Ayende @ Rahien

It's a girl

Time series feature design: Querying over large data sets

What happens when you want to do an aggregation query over very large data set? Let us say that you have 1 million data points within the range you want to query, and you want to get a rollup of all the data in the range of a week.

As it turns out, there is a relatively simple solution for optimizing this and maintaining a relatively constant query speed, regardless of the actual data set size.

Time series data has the great benefit of being easily aggregated. Most often, the data looks like this:

image

The catch is that you have a lot of it.

The set of aggregation that you can do over the data is also relatively simple. You have mean, max, min, std deviation, etc.

The time ranges are also pretty fixed, and the nice thing about time series data is that the bigger the range you want to go over, the bigger your rollup window is. In other words, if you want to look at things over a week, you would probably use a day or hour rollup. If you want to see things over a month, you will use a week or a day, over a year, you’ll use a week or a month, etc.

Let us assume that the cost of aggregation is 10,000 operations per second (just some number I pulled because it is round and nice to work with, real number is likely several orders of magnitude higher). So if we have to run this over a set that is 1 million data points in size, with the data being entered on per minute basis. With 1 million data points, we are going to wait almost two minutes for the reply. But there is really no need to actually check all those data points manually.

What we can do is actually prepare, ahead of time, the rollups on an hourly basis. That gives us a summary on a per hour basis of just over 16 thousand data points, and will result in a query that runs in under 2 seconds. If we also do a daily rollup, we move from having a million data points to less than a thousand.
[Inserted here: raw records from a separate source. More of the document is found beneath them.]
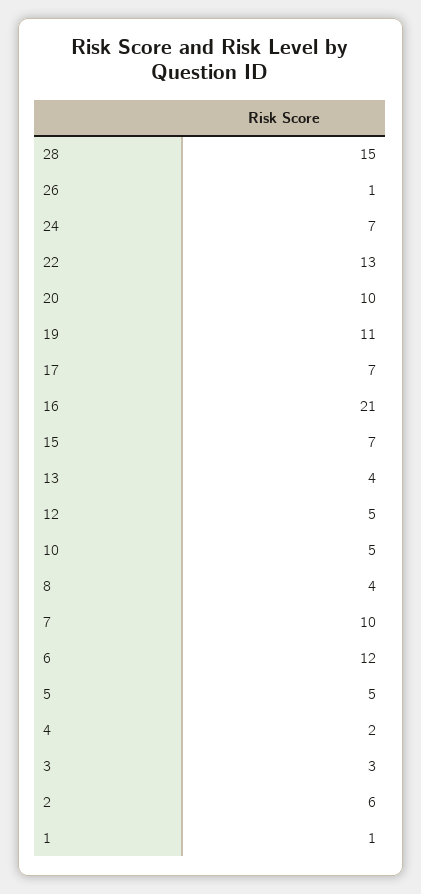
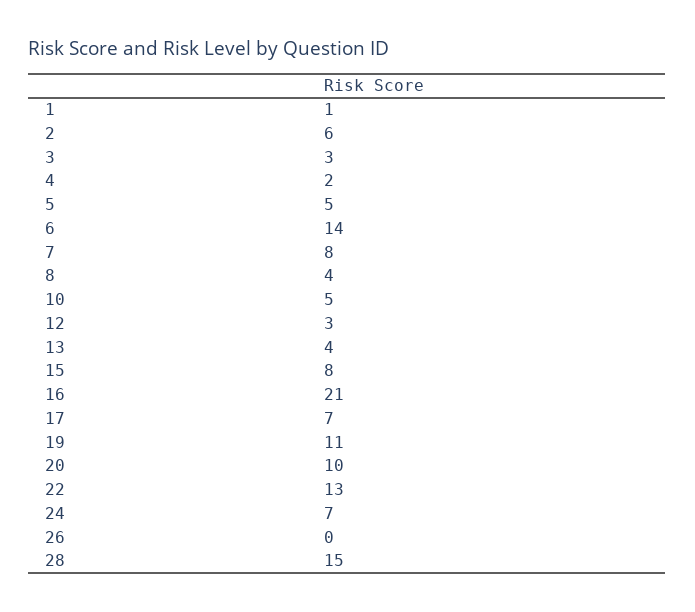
  {
    "28": 15,
-   "26": 1,
+   "26": 0,
    "24": 7,
    "22": 13,
    "20": 10,
    "19": 11,
    "17": 7,
    "16": 21,
-   "15": 7,
+   "15": 8,
    "13": 4,
-   "12": 5,
+   "12": 3,
    "10": 5,
    "8": 4,
-   "7": 10,
+   "7": 8,
-   "6": 12,
+   "6": 14,
    "5": 5,
    "4": 2,
    "3": 3,
    "2": 6,
    "1": 1
  }

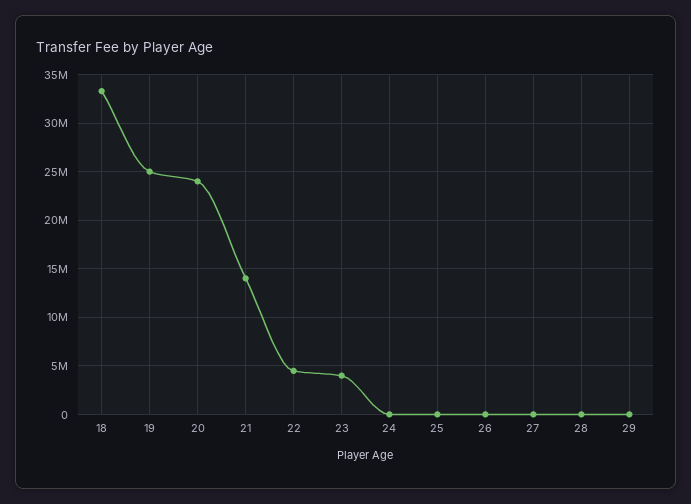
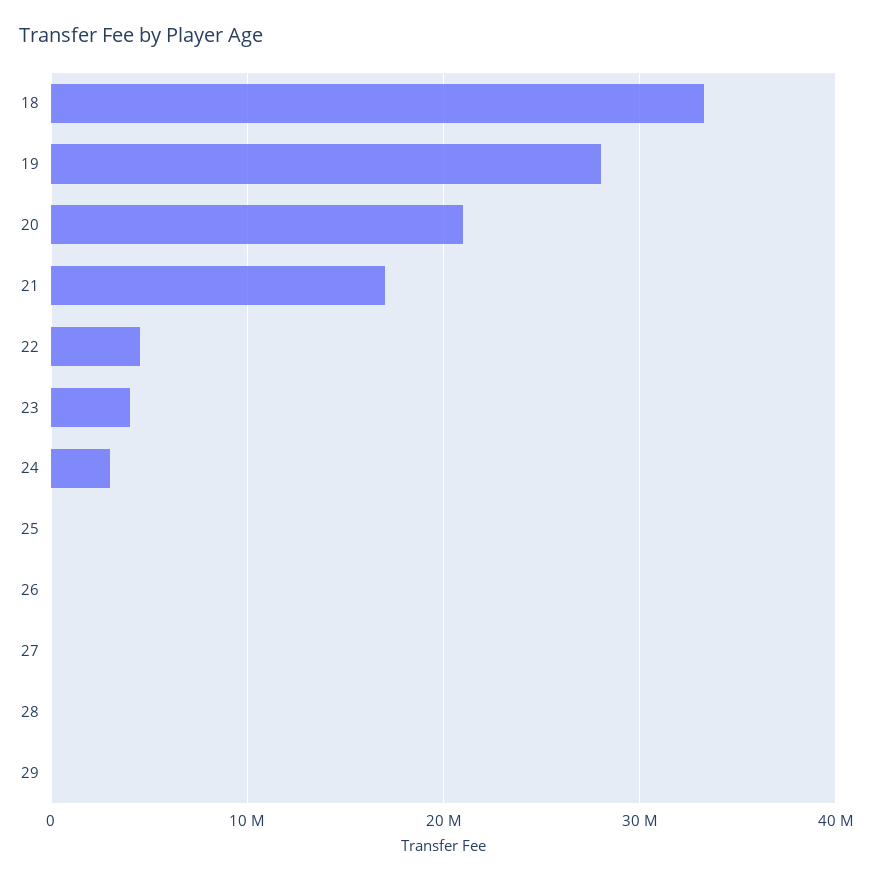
  {
    "18": 33000000,
-   "19": 25000000,
+   "19": 28000000,
-   "20": 24000000,
+   "20": 21000000,
-   "21": 14000000,
+   "21": 17000000,
    "22": 5000000,
    "23": 4000000,
-   "24": 0,
+   "24": 3000000,
    "25": 0,
    "26": 0,
    "27": 0,
    "28": 0,
    "29": 0
  }

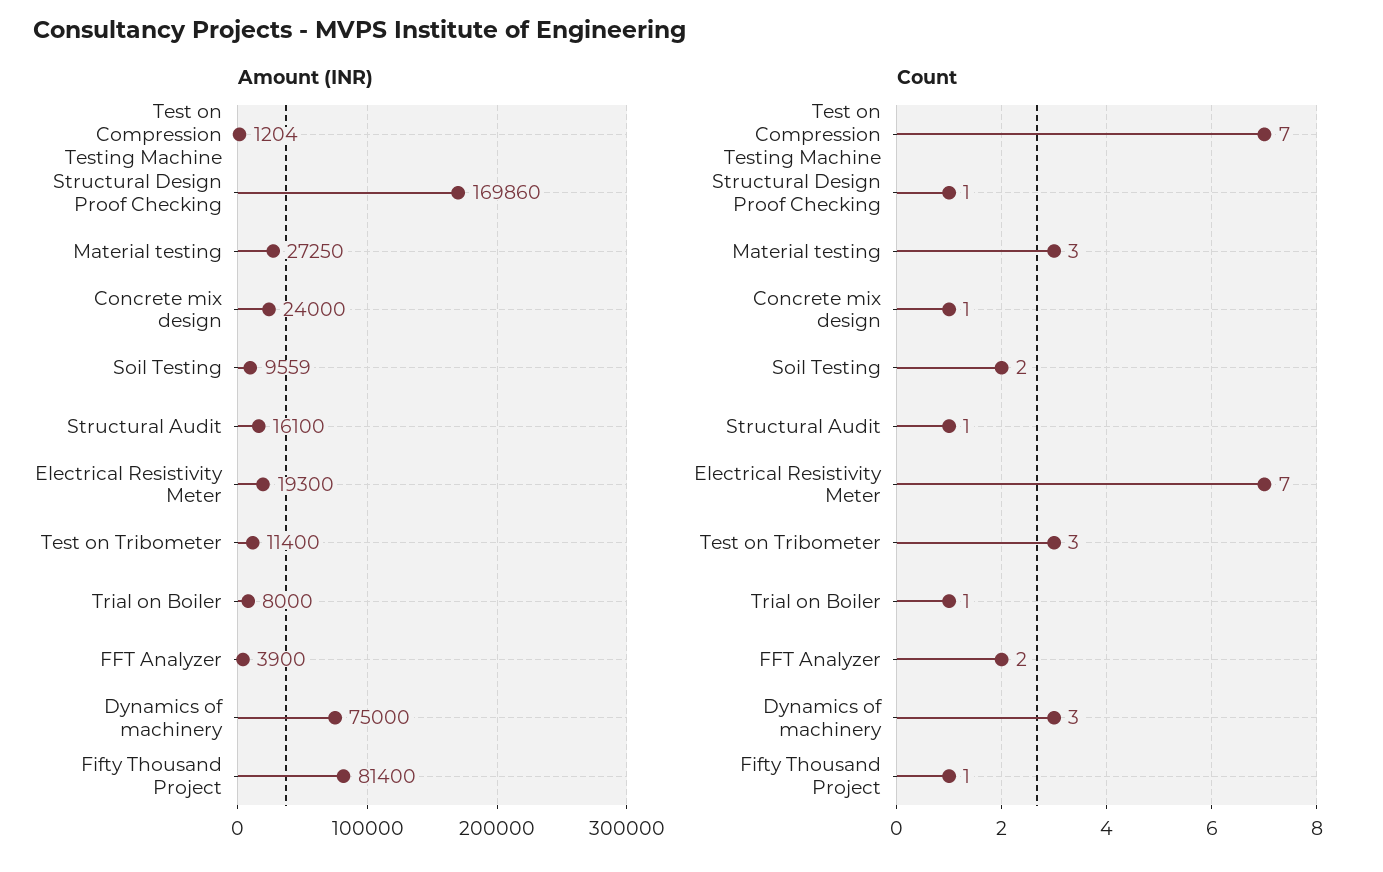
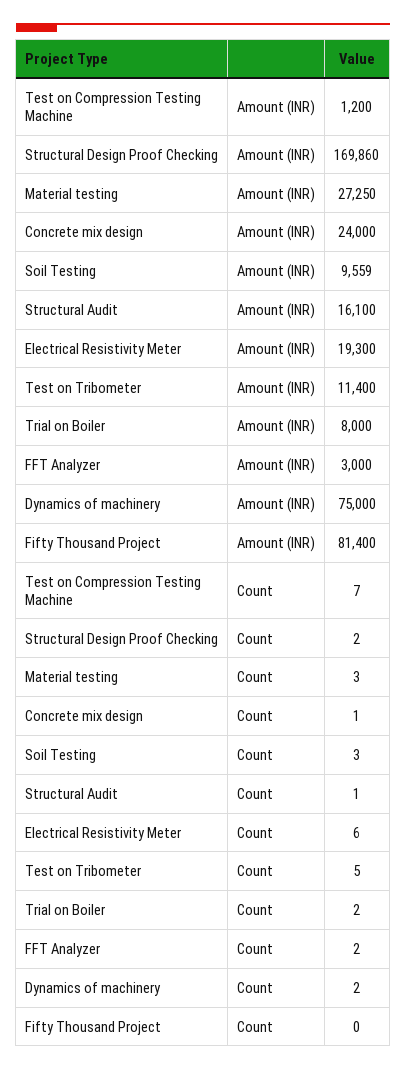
  {
    "Amount (INR)": {
-     "Test on Compression Testing Machine": 1204,
+     "Test on Compression Testing Machine": 1200,
      "Structural Design Proof Checking": 169860,
      "Material testing": 27250,
      "Concrete mix design": 24000,
      "Soil Testing": 9559,
      "Structural Audit": 16100,
      "Electrical Resistivity Meter": 19300,
      "Test on Tribometer": 11400,
      "Trial on Boiler": 8000,
-     "FFT Analyzer": 3900,
+     "FFT Analyzer": 3000,
      "Dynamics of machinery": 75000,
      "Fifty Thousand Project": 81400
    },
    "Count": {
      "Test on Compression Testing Machine": 7,
-     "Structural Design Proof Checking": 1,
+     "Structural Design Proof Checking": 2,
      "Material testing": 3,
      "Concrete mix design": 1,
-     "Soil Testing": 2,
+     "Soil Testing": 3,
      "Structural Audit": 1,
-     "Electrical Resistivity Meter": 7,
+     "Electrical Resistivity Meter": 6,
-     "Test on Tribometer": 3,
+     "Test on Tribometer": 5,
-     "Trial on Boiler": 1,
+     "Trial on Boiler": 2,
      "FFT Analyzer": 2,
-     "Dynamics of machinery": 3,
+     "Dynamics of machinery": 2,
-     "Fifty Thousand Project": 1
+     "Fifty Thousand Project": 0
    }
  }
Actually maintaining those computed rollups would probably be a bit complex, but it won’t be any more complex than how we are computing map/reduce indexes in RavenDB (this is a private, and simplified, case of map/reduce). And the result would be instant query times, even on very large data sets.

Comments

Khalid Abuhakmeh
02/20/2014 12:32 PM by
Khalid Abuhakmeh

I love Rollups, especially the red ones that leave a tattoo on your tongue.... oh wait that's not what you're talking about here. Still equally cool. I can't wait to see a working sample soon :)

Ryan
02/21/2014 02:05 AM by
Ryan

Doing agg rollups at write-time is a great optimization for relatively simple datasets. 1 timeseries w/ 1MM datapoints is no problem. How about 1MM timeseries each w/ 1MM datapoints and a handful of other meta-fields that users will want to aggregate over? This is closer to a real-world scenario(albeit a fairly large one) and makes write-time aggregates nearly impossible to maintain.

Carsten Hansen
02/21/2014 06:53 AM by
Carsten Hansen

I hope you add data to the end else there might be a lot of cascades when add old time values. One old value and you need to change all aggs after that.

Ayende Rahien
02/21/2014 12:27 PM by
Ayende Rahien

Ryan, You are still going to be doing work on each of them in turn. Having 1 million of them isn't any different. Each timeseries is handled indepedently.

Ayende Rahien
02/21/2014 12:28 PM by
Ayende Rahien

Carsten, Yes, you typically add at the end of the series, but you have to be ready to handle cases where you have updated value midway through. That isn't really a problem, because you are just splitting the data based on a certain [start,end] - when the data for that range changes, you recalculate it and only it. You can even do that lazily so you won't have to do that at write time.

Comments have been closed on this topic.